As the name was not a very common one, he is probably the "Magister Hubertus, Pictor" recorded as having been paid in 1409 for panels in the church of Onze Lieve Vrouwe, Tongeren. He is probably also Master Hubert who had painted a panel bequeathed in 1413 by Jan de Visch van der Capelle to his daughter, a Benedictine nun near Grevelingen; however he does not appear in guild records, and his heirs did not include any children, so it has been suggested that he may have been in minor orders, perhaps attached to what was then the abbey, now the cathedral, of St Bavo at Ghent, where his Ghent Altarpiece still remains, settling in Ghent by c. 1420.[1]
Around the time of his settlement, or shortly afterward, he began his only surviving documented work, the Ghent Altarpiece in St Bavo's. However, the painting was not finished until six years after his death, in 1432, so the degree to which the surviving altarpiece reflects his work, rather than that of Jan who took it over, remains much discussed. An inscription on the frame, which was destroyed in the beeldenstorm in 1566, stated that Hubert van Eyck "maior quo Nemo reports" (greater than anyone) started the altarpiece, but that Jan van Eyck – calling himself "arte Secundus" (second-best in the art) – completed it in 1432.[2]
Writing in 1933, art historian Bryson Burroughs, who at that time attributed to Hubert the Crucifixion and Last Judgement diptych, describing him as "the fountainhead of northern painting", suggests he did the underdrawing for the Ghent Altarpiece with Jan painting in after his brother's death;[2] some form of this view remains common among specialists. Modern scientific investigation reveals various changes between the finished work and the lower painted levels and the underdrawing. Today the inscription is often regarded as an overgenerous fraternal tribute.[1] Given the circumstances, the Ghent Altarpiece is a difficult work to use for comparison when assessing other attributions, especially as several other artists from the brothers' workshops probably worked on it as well.[3]
The town magistrates of Ghent visited his workshop in 1425; the city had commissioned two designs for a painting from him.[1] He died on or before 18 September 1426,[4] probably still in his thirties, and was buried in Saint Bavo's Cathedral, next to his sister Margareta according to the 16th-century writer van Vaernewijck, who says she was also a painter and unmarried. His heirs paid taxes relating to properties in Ghent. A copper inscription recording his date of death was engraved on the tombstone, but is now missing.[1][5] According to a tradition from the 16th century, his arm was preserved as a relic in a casket above the portal of Saint Bavo of Ghent.[6] Van Vaernewijck also records the local tradition that Jan van Eyck was trained by his brother, though when Jan is first documented in August 1422 he was already a "master" and working in The Hague.[1]

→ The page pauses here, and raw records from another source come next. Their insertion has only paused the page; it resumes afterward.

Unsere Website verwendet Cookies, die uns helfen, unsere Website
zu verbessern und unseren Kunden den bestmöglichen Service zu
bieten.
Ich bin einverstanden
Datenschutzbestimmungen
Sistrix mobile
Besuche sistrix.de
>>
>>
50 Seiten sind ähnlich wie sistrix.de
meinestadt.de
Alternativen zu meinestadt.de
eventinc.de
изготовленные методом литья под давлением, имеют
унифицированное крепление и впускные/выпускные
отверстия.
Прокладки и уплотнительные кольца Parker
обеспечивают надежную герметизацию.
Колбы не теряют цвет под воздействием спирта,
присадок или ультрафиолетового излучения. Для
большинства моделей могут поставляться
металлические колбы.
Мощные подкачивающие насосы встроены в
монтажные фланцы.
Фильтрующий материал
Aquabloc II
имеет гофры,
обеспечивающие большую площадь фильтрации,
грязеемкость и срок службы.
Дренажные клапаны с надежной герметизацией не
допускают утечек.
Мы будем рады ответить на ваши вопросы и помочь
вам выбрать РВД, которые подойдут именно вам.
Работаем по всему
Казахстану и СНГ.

The division of surviving works between Hubert, early Jan van Eyck, and other painters has been the subject of great debate among art historians, involving the Ghent Altarpiece, the many different hands that can be detected in the Turin-Milan Hours, and other pieces. In the 19th and early 20th centuries the inscription on the Ghent Altarpiece was usually taken at face value, and most unsigned works now given to the early years of his brother Jan were attributed to Hubert. After a period in the mid-20th century when there was a strong tendency to attribute work away from Hubert, he has made something of a comeback in recent decades, but there is still a wide range of opinion among specialists. He is likely to have begun The Three Marys at the Tomb now in the Museum Boijmans Van Beuningen in Rotterdam, but this seems to have been finished by another artist some decades later and has suffered from the restoration.[4] Drawings in the Albertina, Vienna of the Apostles have been attributed to him and the British Museum has a drawing copying a lost Capture of Christ that relates to parts of the Ghent Altarpiece.[1]